You can get a watch that has GPS to track kids. It sends an emergency signal if its removed or leaves a perimeter. I think it is sold by brickhouse security, There are various other tracking devices to carry but ur doesn't seem effective. It's a scary world, but stranger abduction us extremely rare. I have personally considered such a device but never purchased it. DD is annoyed with me as us for being overprotective so it would send her over the edge. I practice with her how to handle situations and pray.

Against advice not to vaccinate my DD got the shot. We did not see any effect from it. It's a personal decision for every parent, fortunately for me it turned out to be an ok decision but I know the majority opinion is not to.

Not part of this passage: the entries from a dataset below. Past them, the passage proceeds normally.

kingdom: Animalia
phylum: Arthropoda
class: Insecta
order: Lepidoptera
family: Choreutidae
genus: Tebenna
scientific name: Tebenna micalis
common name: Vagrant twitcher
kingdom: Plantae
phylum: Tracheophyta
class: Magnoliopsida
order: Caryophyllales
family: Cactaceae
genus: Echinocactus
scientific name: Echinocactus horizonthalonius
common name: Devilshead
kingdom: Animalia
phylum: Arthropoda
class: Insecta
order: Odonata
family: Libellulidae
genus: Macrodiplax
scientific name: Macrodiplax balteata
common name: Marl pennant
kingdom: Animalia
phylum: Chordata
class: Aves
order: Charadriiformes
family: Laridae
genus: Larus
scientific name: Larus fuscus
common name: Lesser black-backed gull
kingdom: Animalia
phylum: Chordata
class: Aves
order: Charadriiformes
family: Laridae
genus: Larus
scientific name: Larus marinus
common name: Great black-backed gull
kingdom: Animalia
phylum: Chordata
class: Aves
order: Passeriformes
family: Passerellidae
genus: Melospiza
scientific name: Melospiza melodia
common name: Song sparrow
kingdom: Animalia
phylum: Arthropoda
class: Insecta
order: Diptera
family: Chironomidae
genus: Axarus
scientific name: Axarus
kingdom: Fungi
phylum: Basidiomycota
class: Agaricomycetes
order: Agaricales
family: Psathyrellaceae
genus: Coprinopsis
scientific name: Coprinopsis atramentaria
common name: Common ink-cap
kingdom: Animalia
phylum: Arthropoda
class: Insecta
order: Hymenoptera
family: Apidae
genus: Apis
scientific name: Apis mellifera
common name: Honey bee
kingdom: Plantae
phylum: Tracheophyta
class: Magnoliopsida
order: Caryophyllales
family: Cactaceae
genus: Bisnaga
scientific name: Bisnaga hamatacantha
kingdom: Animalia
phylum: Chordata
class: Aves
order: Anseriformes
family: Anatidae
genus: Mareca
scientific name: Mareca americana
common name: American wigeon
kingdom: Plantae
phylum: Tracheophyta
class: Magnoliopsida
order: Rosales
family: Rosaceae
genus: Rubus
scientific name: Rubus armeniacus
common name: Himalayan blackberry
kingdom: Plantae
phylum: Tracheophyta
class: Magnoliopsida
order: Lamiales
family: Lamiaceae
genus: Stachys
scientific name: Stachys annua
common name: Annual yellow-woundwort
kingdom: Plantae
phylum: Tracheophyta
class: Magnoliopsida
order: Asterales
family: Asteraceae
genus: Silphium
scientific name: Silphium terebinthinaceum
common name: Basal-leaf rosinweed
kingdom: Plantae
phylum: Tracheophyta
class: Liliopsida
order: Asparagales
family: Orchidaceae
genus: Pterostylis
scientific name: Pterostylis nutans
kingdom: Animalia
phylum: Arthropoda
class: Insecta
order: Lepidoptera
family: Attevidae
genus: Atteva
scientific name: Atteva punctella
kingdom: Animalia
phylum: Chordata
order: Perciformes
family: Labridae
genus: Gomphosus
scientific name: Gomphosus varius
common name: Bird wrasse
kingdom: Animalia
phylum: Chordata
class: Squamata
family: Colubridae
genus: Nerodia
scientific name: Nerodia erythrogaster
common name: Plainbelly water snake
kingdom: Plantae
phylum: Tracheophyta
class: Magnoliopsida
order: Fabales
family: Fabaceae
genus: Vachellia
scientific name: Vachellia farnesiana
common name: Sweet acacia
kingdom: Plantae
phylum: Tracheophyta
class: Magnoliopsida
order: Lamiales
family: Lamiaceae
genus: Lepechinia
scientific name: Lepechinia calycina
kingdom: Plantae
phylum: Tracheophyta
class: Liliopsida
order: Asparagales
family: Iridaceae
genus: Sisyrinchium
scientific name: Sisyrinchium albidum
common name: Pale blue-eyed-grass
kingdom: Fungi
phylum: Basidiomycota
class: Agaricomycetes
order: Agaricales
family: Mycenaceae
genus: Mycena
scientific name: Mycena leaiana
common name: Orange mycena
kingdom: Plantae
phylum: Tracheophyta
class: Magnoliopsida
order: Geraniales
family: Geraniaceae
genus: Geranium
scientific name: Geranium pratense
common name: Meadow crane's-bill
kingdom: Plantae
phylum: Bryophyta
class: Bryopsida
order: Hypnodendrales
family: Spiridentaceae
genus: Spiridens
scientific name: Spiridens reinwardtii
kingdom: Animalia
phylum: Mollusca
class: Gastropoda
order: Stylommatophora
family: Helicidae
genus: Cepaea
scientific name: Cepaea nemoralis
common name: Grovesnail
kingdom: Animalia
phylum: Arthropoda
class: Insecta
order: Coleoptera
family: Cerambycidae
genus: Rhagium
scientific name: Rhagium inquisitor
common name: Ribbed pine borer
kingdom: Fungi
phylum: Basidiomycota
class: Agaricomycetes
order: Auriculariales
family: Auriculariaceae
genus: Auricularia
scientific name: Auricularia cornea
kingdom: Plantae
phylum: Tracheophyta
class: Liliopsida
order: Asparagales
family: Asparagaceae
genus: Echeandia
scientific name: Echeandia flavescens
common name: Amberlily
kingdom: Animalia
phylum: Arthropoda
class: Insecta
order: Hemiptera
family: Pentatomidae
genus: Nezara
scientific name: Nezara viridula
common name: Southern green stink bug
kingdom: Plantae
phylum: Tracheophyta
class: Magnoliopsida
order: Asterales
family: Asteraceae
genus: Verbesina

Surfmom I would recommend testing with Igenex for Lyme and co infections since you are not seeing progress, Lyme Literate doctors generally consider the following bands + clinical symptoms indicative of Lyme: 18,23,30,31,34,39,83 and 93. One band, IGG, IND or IGM, is considered significant. Most doctors, even most PANDAS doctors, would call a test for example with only one of these bands negative because they are not experienced enough with Lyme, however that result + clinical symptoms would be considered positive by many LLMD's. The only labs that test for all of these bands are Igenex and Stonybrook, and for Stonybrook the order needs to specifically reqeuest "show all bands". Quest/Labcorp testing is insufficient, though my daughter did test CDC positive with a Lyme indicative band on Quest, many do not because Quest only tests for a few strains of Bb. Bartonella also frequently tests negative. Do you have a cat? They also carry Bart. When my DD was first dx'd amoxicillin relieved her symptoms, which then came back with a vengance when she finished the course. Also to mention I can't recall what your testing for Mycoplasma was. Dr. B considers IGG>5 indicative of active infection, and Myco can cause joint pain too. MyDD has this ongoing as well. Good luck i hope you see results soon.

I was really astonished by how much real content is in it, it was way more thank I expected which rarely ever happens

I just bought The Lyme Disease Solution by Kenneth Singleton, its great not only for Lyme but for PANDAS too, he goes into tremendous detail about immune processes, methylation, supplements, antibiotics and most of all inflammantion and how to address/fix - I am going to have to read it a couple of times but I already found some new things to try. My DD has been on abx since March 2012 and we are just starting supplements. This is an amazing book and is giving me more insight into what is happening and how to help my daughter. Many things I have read about on these boards but there are lots of additional things to try. It is not written for children, however there are many ideas to research and consult with integrative with. I downloaded Kindle version but now I wish I had the hard copy. Also posted on the Lyme board.

I just bought The Lyme Disease Solution by Kenneth Singleton, its great not only for Lyme but for PANDAS too, he goes into tremendous detail about immune processes, methylation, supplements, antibiotics and most of all inflammantion and how to address/fix - I am going to have to read it a couple of times but I already found some new things to try. My DD has been on abx since March 2012 and we are just starting supplements. This is an amazing book and is giving me more insight into what is happening and how to help my daughter. Many things I have read about on these boards but there are lots of additional things to try. It is not written for children, however there are many ideas to research and consult with integrative with. I am going to post on the PANDAS board too. I downloaded Kindle version but now I wish I had the hard copy.